• [CONSIGNA DE TRABAJO 1]: Resume en una lista breve el párrafo del fragmento sobre la privatización de la salud mental que comienza con «El problema de elegir la privatización», conservando sus ideas principales.
• [CONSIGNA DE TRABAJO 2]:
Responde, según el fragmento sobre la privatización de la salud mental que aparece más abajo:
(a) ¿Entre qué dos ámbitos se da el frágil equilibrio del que resulta la salud?
(b) ¿Qué instituciones han cumplido la función de espacios de lo común?
(c) ¿Cómo se califica el asunto en la última oración?

• [FRAGMENTO SELECCIONADO]:
_ _ _ _ _ _ _

El problema de elegir la privatización (que va de la mano de la individuación) como vía para tratar el asunto de la salud – tanto la física como la mental – es que se pierde de perspectiva que la salud es, a la vez, un asunto de responsabilidad singular y colectiva que resulta de un frágil equilibrio entre lo privado y lo público. La salud es una forma de asumir lo propio pero en función de la convivencia y el intercambio con los otros; no es un azar que la salud sea ante todo una forma de saludar, es decir, de reconocer y desearle al otro que este bien. Para que eso ocurra, habría que detenerse y recuperar los espacios de lo común, ahí donde es posible encontrarse y saludarse. Esa función la han cumplido sin duda los centros de salud mental de las comunidades puertorriqueñas y su cierre responde a los intereses de un discurso que no tiene nada de saludable pues su horizonte no es el sostén del lazo social sino el beneficio de unos cuantos individuos y sociedades al precio que sea. ¿Es acaso posible revertir ese movimiento de privatización de los servicios de salud mental del país? Cabría preguntarse si habría la voluntad política pero también la entereza para reconocer lo que eso implica y el valor para asumir el precio de tal decisión. Volvemos a insistir, es un asunto ético y por lo tanto político, es decir un asunto sobre el cual todos y cada uno de los ciudadanos tendríamos algo que decir y hacer.

_ _ _ _ _ _ _

• [FILAS PROPORCIONADAS]:
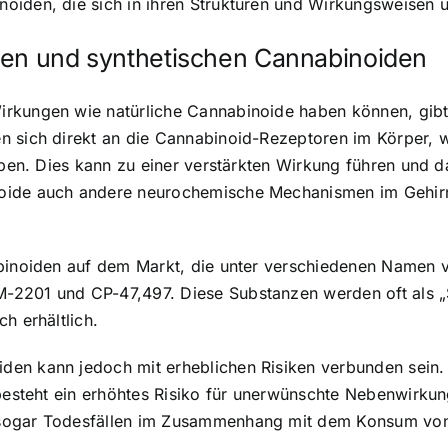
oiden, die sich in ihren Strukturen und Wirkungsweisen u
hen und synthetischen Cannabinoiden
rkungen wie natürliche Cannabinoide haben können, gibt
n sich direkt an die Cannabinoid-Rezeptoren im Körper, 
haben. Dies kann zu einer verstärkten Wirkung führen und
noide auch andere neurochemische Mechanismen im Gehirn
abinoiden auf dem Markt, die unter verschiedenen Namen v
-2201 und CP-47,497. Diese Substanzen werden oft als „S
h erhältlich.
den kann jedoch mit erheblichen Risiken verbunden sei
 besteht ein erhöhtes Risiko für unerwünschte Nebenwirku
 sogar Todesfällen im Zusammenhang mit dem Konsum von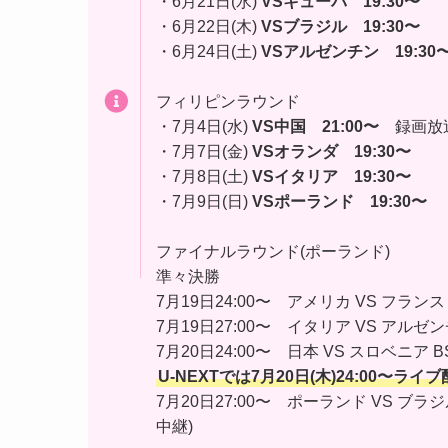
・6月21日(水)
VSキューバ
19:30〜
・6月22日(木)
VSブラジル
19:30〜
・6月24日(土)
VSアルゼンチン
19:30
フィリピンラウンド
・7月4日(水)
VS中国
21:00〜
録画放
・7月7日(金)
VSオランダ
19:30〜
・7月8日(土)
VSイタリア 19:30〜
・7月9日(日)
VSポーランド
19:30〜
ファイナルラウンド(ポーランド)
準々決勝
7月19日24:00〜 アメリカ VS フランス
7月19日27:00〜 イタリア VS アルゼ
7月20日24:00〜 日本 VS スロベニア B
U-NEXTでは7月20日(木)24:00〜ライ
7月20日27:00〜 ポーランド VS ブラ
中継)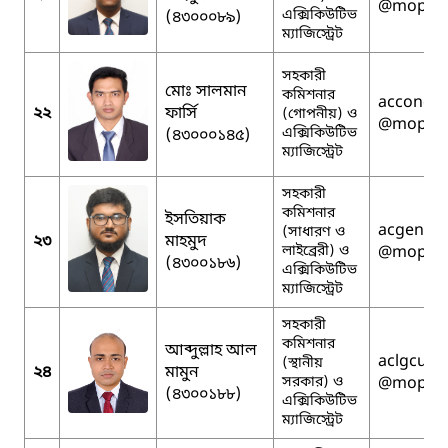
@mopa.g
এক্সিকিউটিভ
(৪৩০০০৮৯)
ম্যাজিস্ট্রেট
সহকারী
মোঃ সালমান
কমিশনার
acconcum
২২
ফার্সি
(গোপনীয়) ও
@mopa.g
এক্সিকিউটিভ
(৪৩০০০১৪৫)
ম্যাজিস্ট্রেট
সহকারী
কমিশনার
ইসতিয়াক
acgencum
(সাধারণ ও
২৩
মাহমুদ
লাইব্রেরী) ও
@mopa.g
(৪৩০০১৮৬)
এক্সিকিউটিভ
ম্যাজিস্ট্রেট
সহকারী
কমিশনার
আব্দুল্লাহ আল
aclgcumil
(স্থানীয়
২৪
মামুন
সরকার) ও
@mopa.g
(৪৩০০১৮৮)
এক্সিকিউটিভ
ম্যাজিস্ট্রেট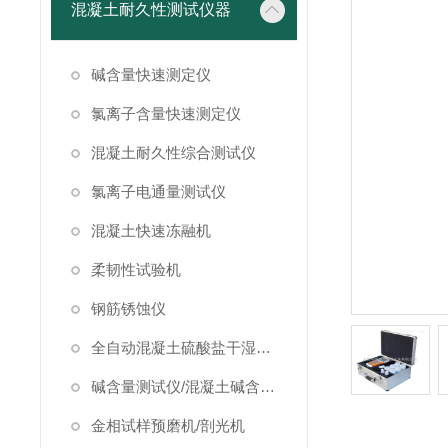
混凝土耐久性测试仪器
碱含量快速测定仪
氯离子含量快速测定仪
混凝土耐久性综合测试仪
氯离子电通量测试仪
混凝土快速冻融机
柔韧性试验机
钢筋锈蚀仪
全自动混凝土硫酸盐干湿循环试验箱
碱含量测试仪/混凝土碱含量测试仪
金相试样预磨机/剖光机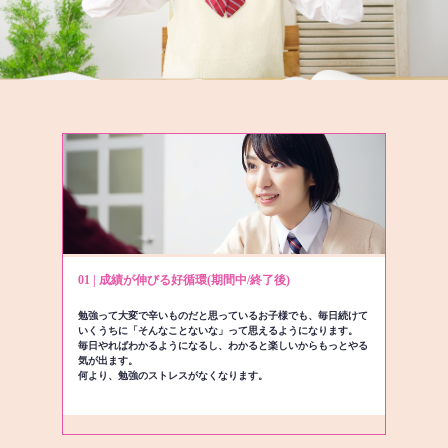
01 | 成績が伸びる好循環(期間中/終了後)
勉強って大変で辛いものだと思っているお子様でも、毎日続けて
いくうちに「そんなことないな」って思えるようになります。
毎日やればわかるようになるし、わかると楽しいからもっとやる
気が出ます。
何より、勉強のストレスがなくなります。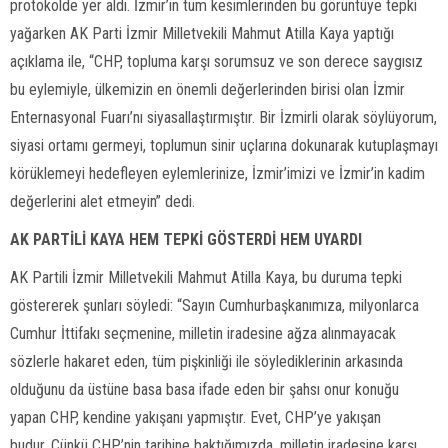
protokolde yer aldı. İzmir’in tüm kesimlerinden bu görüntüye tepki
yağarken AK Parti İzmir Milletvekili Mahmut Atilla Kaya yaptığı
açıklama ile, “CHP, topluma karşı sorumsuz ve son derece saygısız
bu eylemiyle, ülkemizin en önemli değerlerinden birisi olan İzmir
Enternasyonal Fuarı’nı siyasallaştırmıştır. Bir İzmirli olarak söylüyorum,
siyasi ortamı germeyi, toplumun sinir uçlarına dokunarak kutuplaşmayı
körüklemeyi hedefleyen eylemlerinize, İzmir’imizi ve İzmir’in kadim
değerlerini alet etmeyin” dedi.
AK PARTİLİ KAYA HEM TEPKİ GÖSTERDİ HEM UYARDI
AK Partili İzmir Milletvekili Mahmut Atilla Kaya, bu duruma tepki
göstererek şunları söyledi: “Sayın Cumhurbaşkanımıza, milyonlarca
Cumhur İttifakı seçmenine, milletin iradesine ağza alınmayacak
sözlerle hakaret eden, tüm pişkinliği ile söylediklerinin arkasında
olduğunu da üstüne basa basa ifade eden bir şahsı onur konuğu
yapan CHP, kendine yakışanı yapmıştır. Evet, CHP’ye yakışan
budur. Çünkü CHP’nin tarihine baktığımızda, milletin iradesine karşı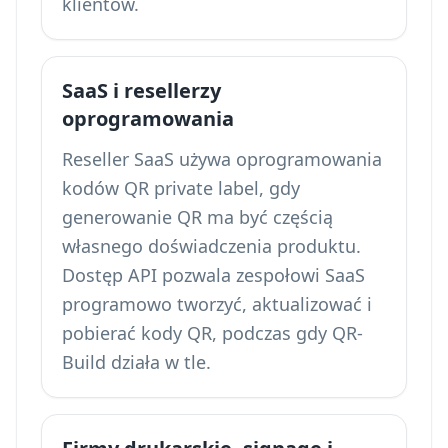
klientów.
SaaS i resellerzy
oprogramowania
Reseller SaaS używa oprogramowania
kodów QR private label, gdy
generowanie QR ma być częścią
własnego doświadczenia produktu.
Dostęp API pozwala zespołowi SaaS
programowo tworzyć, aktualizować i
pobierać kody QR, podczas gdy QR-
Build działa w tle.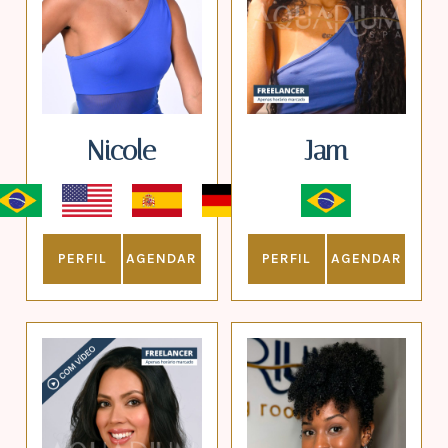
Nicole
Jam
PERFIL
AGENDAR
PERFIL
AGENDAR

_ _ _ _ _ _ _

• [ESPACIO DE RESPUESTA 1]:
- Tratar la salud física y mental por la vía de la privatización, ligada a la individuación, hace perder de vista que la salud es una responsabilidad a la vez singular y colectiva.
- La salud surge de un frágil equilibrio entre lo privado y lo público.
- La salud es asumir lo propio en función de la convivencia y el intercambio con los otros. Por eso es, ante todo, una forma de saludar, de reconocer al otro y desearle bienestar.
- Para ello habría que recuperar los espacios de lo común, donde es posible encontrarse y saludarse.
- Los centros de salud mental de las comunidades puertorriqueñas han cumplido esa función.
- Su cierre responde a un discurso que busca el beneficio de unos pocos individuos y sociedades, no el sostén del lazo social.
- Revertir la privatización exigiría voluntad política, entereza y valor para asumir el precio de esa decisión.
- Es un asunto ético y, por lo tanto, político, en el que todos los ciudadanos tendrían algo que decir y hacer.

• [ESPACIO DE RESPUESTA 2]:
(a) Entre lo privado y lo público.
(b) Los centros de salud mental de las comunidades puertorriqueñas.
(c) Como un asunto ético y, por lo tanto, político.